The case was a landmark decision determining how the ADA applies to professional sports. It expanded the interpretation of 'public accommodations' to include commercial entities like the PGA Tour. Crucially, it examined the nature of the 'essential rules' of sports competitions and limits on how these rules can be modified to accommodate players with disabilities.


The Supreme Court ruled in favour of Martin, concluding that the ADA did apply to the PGA Tour as a 'public accommodation'. The Court held that allowing a competitor a golf cart would not fundamentally alter the nature of the tournament. Justice Stevens wrote that the central competition in golf is shot-making.

The Court further stated that the PGA Tour could not meet its burden of showing that walking is so significant to golf that changing it for Martin would fundamentally alter its nature.



  • PGA Tour, Inc. v. Martin, 532 U.S. 661, 121 S.Ct. 1879 (2001).
  • Americans with Disabilities Act, 42 U.S.C.A. Section 12182(a) (1990).


Journalist Brief

This case was about a professional golfer, Casey Martin, who had a disability that made it difficult for him to walk long distances. He asked for permission to use a golf cart during tournaments, but the PGA Tour refused, saying it would change the nature of the game. Martin sued under the Americans with Disabilities Act (ADA), arguing that the PGA Tour was a 'public accommodation' and had to provide reasonable accommodations for his disability. The Supreme Court agreed with Martin. This ruling expanded how the ADA can apply to professional sports and established that the PGA would have to prove that allowing a golf cart would fundamentally change the tournament's nature.

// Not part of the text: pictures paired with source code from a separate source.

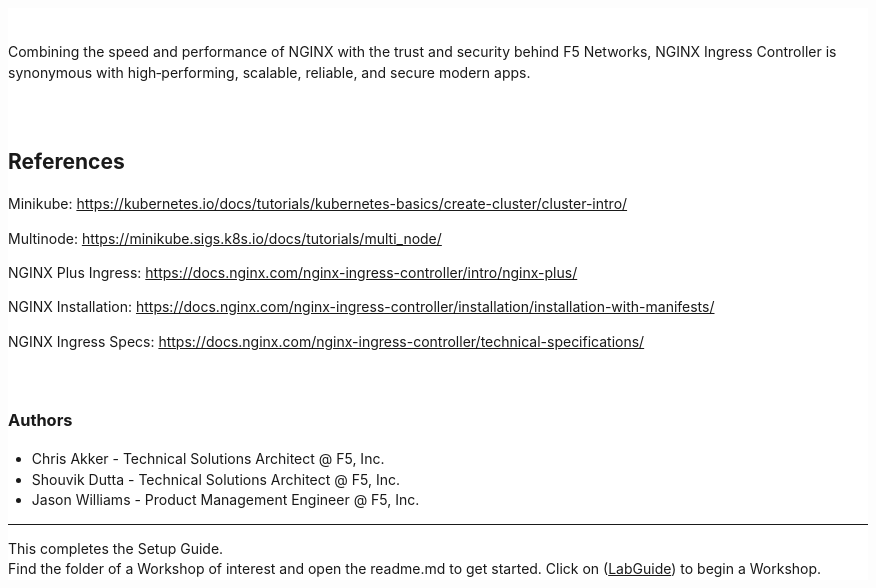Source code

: <br/>

Combining the speed and performance of NGINX with the trust and security behind F5 Networks, NGINX Ingress Controller is synonymous with high‑performing, scalable, reliable, and secure modern apps.

<br/>

## References

Minikube: https://kubernetes.io/docs/tutorials/kubernetes-basics/create-cluster/cluster-intro/

Multinode: https://minikube.sigs.k8s.io/docs/tutorials/multi_node/

NGINX Plus Ingress: https://docs.nginx.com/nginx-ingress-controller/intro/nginx-plus/

NGINX Installation: https://docs.nginx.com/nginx-ingress-controller/installation/installation-with-manifests/

NGINX Ingress Specs: https://docs.nginx.com/nginx-ingress-controller/technical-specifications/

<br/>

### Authors
- Chris Akker - Technical Solutions Architect @ F5, Inc.
- Shouvik Dutta - Technical Solutions Architect @ F5, Inc.
- Jason Williams - Product Management Engineer @ F5, Inc.

-------------

This completes the Setup Guide.<br/> 
Find the folder of a Workshop of interest and open the readme.md to get started.  Click on ([LabGuide](LabGuide.md)) to begin a Workshop.

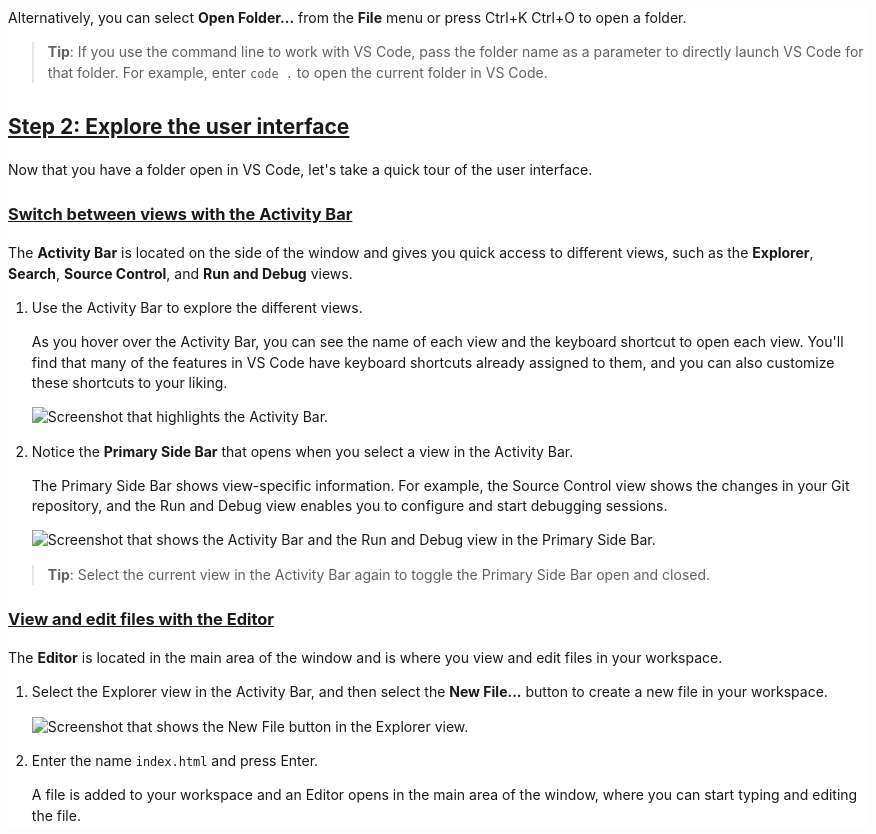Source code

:    Alternatively, you can select **Open Folder...** from the **File** menu or press Ctrl+K Ctrl+O to open a folder.

> **Tip**: If you use the command line to work with VS Code, pass the folder name as a parameter to directly launch VS Code for that folder. For example, enter `code .` to open the current folder in VS Code.

## [Step 2: Explore the user interface](https://code.visualstudio.com/docs/getstarted/getting-started#\_step-2-explore-the-user-interface)

Now that you have a folder open in VS Code, let's take a quick tour of the user interface.

### [Switch between views with the Activity Bar](https://code.visualstudio.com/docs/getstarted/getting-started#\_switch-between-views-with-the-activity-bar)

The **Activity Bar** is located on the side of the window and gives you quick access to different views, such as the **Explorer**, **Search**, **Source Control**, and **Run and Debug** views.

1. Use the Activity Bar to explore the different views.

   As you hover over the Activity Bar, you can see the name of each view and the keyboard shortcut to open each view. You'll find that many of the features in VS Code have keyboard shortcuts already assigned to them, and you can also customize these shortcuts to your liking.

   ![Screenshot that highlights the Activity Bar.](https://code.visualstudio.com/assets/docs/getstarted/getting-started/activity-bar.png)

2. Notice the **Primary Side Bar** that opens when you select a view in the Activity Bar.

   The Primary Side Bar shows view-specific information. For example, the Source Control view shows the changes in your Git repository, and the Run and Debug view enables you to configure and start debugging sessions.

   ![Screenshot that shows the Activity Bar and the Run and Debug view in the Primary Side Bar.](https://code.visualstudio.com/assets/docs/getstarted/getting-started/activity-bar-and-side-bar.png)

> **Tip**: Select the current view in the Activity Bar again to toggle the Primary Side Bar open and closed.

### [View and edit files with the Editor](https://code.visualstudio.com/docs/getstarted/getting-started#\_view-and-edit-files-with-the-editor)

The **Editor** is located in the main area of the window and is where you view and edit files in your workspace.

1. Select the Explorer view in the Activity Bar, and then select the **New File...** button to create a new file in your workspace.

   ![Screenshot that shows the New File button in the Explorer view.](https://code.visualstudio.com/assets/docs/getstarted/getting-started/explorer-new-file.png)

2. Enter the name `index.html` and press Enter.

   A file is added to your workspace and an Editor opens in the main area of the window, where you can start typing and editing the file.
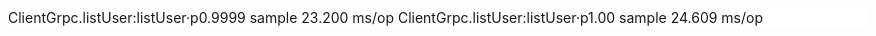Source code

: ClientGrpc.listUser:listUser·p0.9999      sample          23.200           ms/op
ClientGrpc.listUser:listUser·p1.00        sample          24.609           ms/op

What was the result of PGA Tour, Inc v Martin?

Answer: The Supreme Court ruled in favor of Martin, stating that PGA Tour is a 'public accommodation' under ADA and had to accommodate Martin's disability.

Did the decision impact other professional sports?

Answer: Yes, the ruling expanded how ADA can be applied to professional sports broadly.

Was it ruled that allowing Martin to use a cart would alter the nature of the tournament?

Answer: No, the court found that providing a cart would not fundamentally alter the tournament's nature.